Brief:
Write the records out again exactly, leaving no images in.
[Dataset records]
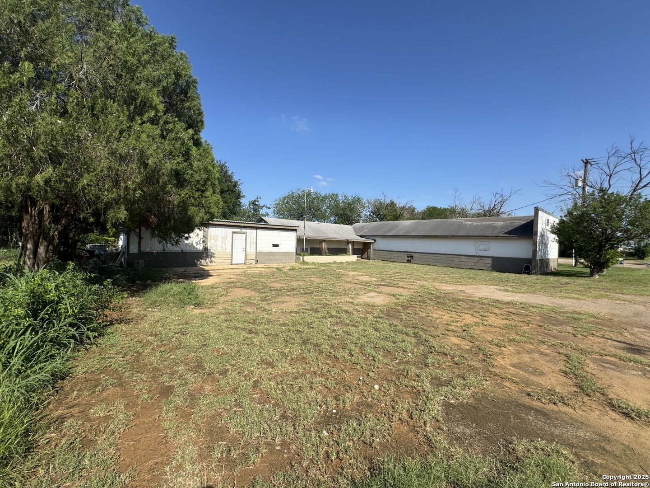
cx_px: 325
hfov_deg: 102.1
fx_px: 263
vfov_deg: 85.7
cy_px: 244
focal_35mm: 14
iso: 50
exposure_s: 1/2208
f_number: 2.2
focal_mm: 2.22
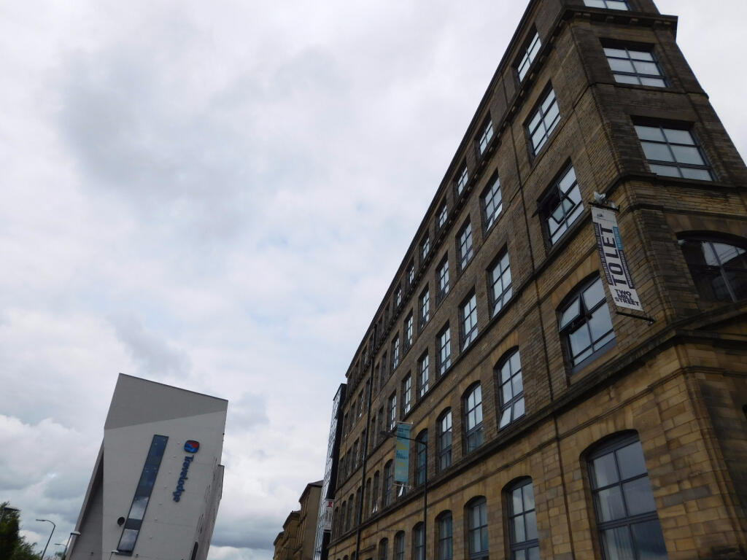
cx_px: 374
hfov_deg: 73.9
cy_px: 280
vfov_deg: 58.9
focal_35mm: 23
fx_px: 496
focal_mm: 4
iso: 125
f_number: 6
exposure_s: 1/640
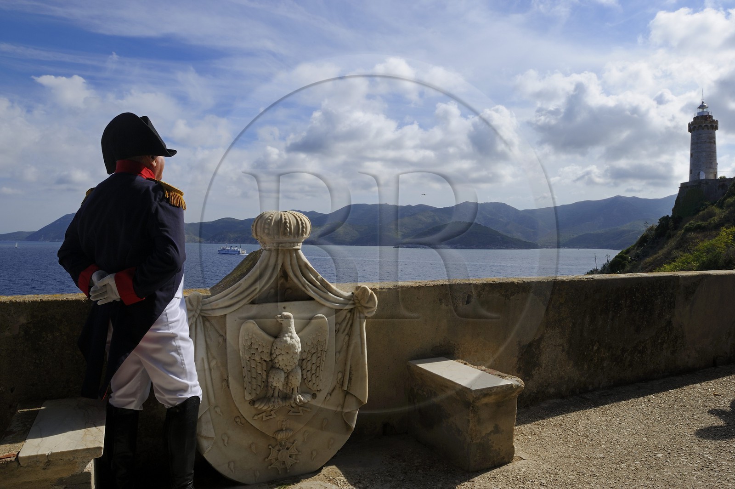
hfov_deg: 73.8
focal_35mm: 24
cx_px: 368
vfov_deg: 53.1
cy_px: 244
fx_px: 490
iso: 200
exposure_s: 1/125
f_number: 18
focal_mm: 24
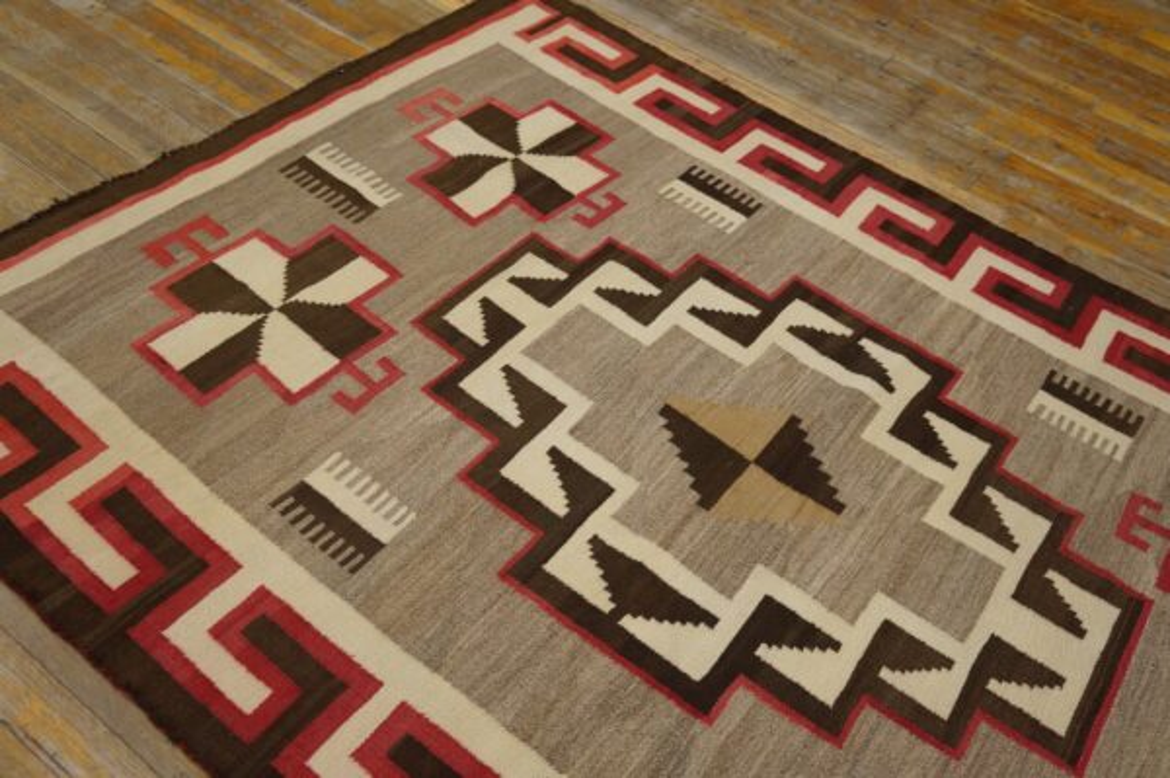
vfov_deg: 38.3
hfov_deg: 55.1
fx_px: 1120
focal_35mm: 34
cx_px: 585
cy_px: 389
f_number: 4
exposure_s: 1/160
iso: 1250
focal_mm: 23
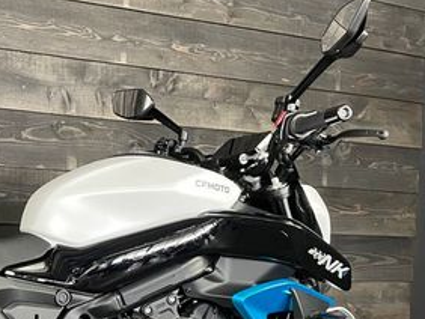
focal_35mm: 59
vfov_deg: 23.7
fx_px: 725
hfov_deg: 30.7
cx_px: 17
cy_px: 327
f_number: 1.6
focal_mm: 4.2
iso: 500
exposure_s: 1/50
[/Dataset records]
Response to the task:
cx_px: 325
hfov_deg: 102.1
fx_px: 263
vfov_deg: 85.7
cy_px: 244
focal_35mm: 14
iso: 50
exposure_s: 1/2208
f_number: 2.2
focal_mm: 2.22
cx_px: 374
hfov_deg: 73.9
cy_px: 280
vfov_deg: 58.9
focal_35mm: 23
fx_px: 496
focal_mm: 4
iso: 125
f_number: 6
exposure_s: 1/640
hfov_deg: 73.8
focal_35mm: 24
cx_px: 368
vfov_deg: 53.1
cy_px: 244
fx_px: 490
iso: 200
exposure_s: 1/125
f_number: 18
focal_mm: 24
vfov_deg: 38.3
hfov_deg: 55.1
fx_px: 1120
focal_35mm: 34
cx_px: 585
cy_px: 389
f_number: 4
exposure_s: 1/160
iso: 1250
focal_mm: 23
focal_35mm: 59
vfov_deg: 23.7
fx_px: 725
hfov_deg: 30.7
cx_px: 17
cy_px: 327
f_number: 1.6
focal_mm: 4.2
iso: 500
exposure_s: 1/50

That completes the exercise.